So you’re a vegetarian and want to stay healthy. That’s awesome! A vegetarian lifestyle is proven to reduce your risk of heart disease, cancer, and even Type 2 Diabetes. But that’s just the good news. The bad news is that by cutting certain foods from your diet, you’re also cutting the usual ways you’d receive certain nutrients. For instance, iodine. Are you getting enough? Here’s what you should consider regarding your diet and iodine.
Iodine is important for your overall health. A lot of you probably only think of it in terms of disinfecting cuts and scrapes, but iodine is critical for your body’s growth, metabolism, and overall development. What exactly does this prevent? Thyroid cancer, headaches, goiters, and menstrual problems can all be caused by a lack of iodine, and the trouble compounds in children and pregnant women as iodine deficiency leads to developmental problems such as much lower intelligence than average.
Well then, where does iodine typically come from? Commonly, you’d expect to find iodine in fish, though milk and especially mozzarella cheese are other good options. As a vegetarian, it’ll be through milk and cheese where you’ll most likely turn, but for a vegan things become even more complicated still.

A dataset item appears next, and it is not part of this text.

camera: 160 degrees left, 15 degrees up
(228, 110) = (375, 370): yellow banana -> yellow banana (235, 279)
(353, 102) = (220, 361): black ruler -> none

Lucky for you, there are still plenty of sources within your diet to get all the nutrients you need, including iodine. Foods rich in the vitamin include Swiss chard, asparagus, kale, spinach, turnips, kelp, mustard greens, summer squash, and agar. To a lesser extent, you can also try walnuts, lima beans, almonds, brown rye, and wheat.

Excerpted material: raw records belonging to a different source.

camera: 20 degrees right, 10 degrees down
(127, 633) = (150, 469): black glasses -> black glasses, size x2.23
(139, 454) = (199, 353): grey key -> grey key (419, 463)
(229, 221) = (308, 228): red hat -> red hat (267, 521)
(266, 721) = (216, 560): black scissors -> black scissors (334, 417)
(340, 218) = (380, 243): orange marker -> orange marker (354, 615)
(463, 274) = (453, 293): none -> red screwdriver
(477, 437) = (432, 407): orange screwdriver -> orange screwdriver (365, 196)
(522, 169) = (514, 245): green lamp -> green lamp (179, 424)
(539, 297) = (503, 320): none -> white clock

Oh course, just eating these foods may not be enough to fully help with a deficiency, specifically if you’re also suffering from a deficiency of other vitamins such as vitamins A and D or zinc. The reason is that your body won’t be able to properly absorb iodine if you’re suffering from a deficiency in those other nutrients, but that just indicates a much larger problem of needing to balance your diet better.

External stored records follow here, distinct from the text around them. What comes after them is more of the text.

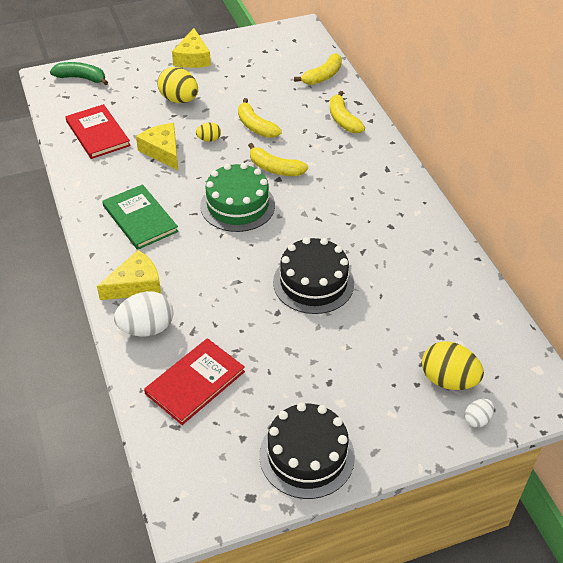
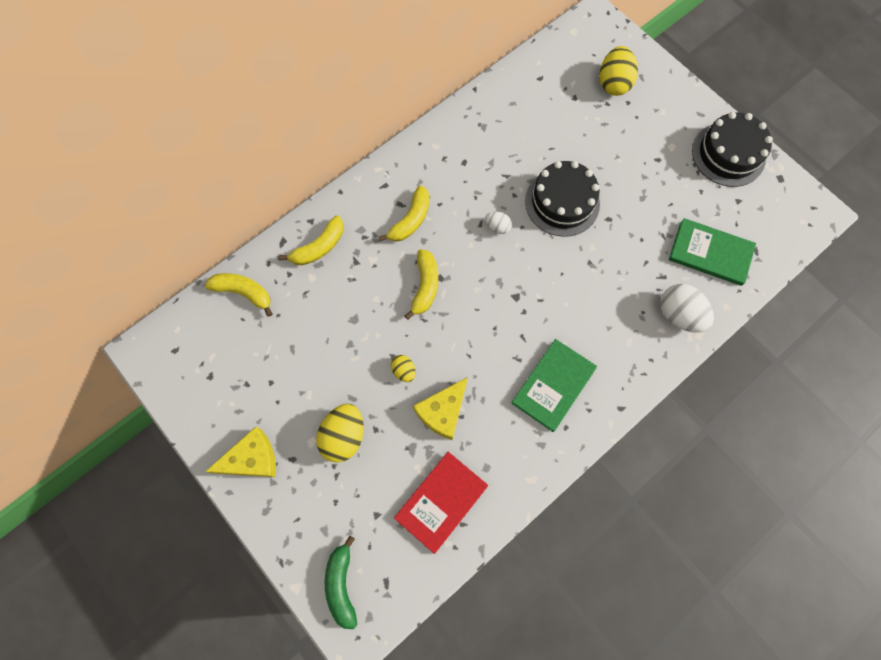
camera: 110 degrees left, 25 degrees up
(135, 285) = (637, 348): yellow cheese -> none
(195, 382) = (710, 253): red book -> green book
(237, 205) = (494, 301): green cake -> none
(255, 126) = (363, 331): yellow banana -> yellow banana (410, 220)
(477, 419) = (639, 59): white egg -> white egg (497, 227)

Commonly, foods that claim to be extremely healthy for you tend to be overly processed, thus either reducing the effectiveness of the nutrients or eliminating them altogether. Alternatively, vitamin supplements can also be hazardous as too much iodine becomes toxic. Yes, it’s certainly a never-ending struggle, but no diet is ever exempt from some thought regarding what you’re eating.
Basically, if you want to really benefit from your new healthy lifestyle, you’re going to need to put forth some work and some effort. It just goes hand-in-hand with the desire to better yourself, but it’s mostly all pre-planning as once you have your diet worked out, it’s simply a matter of maintaining. Be careful and smart about what you’re eating and you should be getting plenty of iodine in your diet!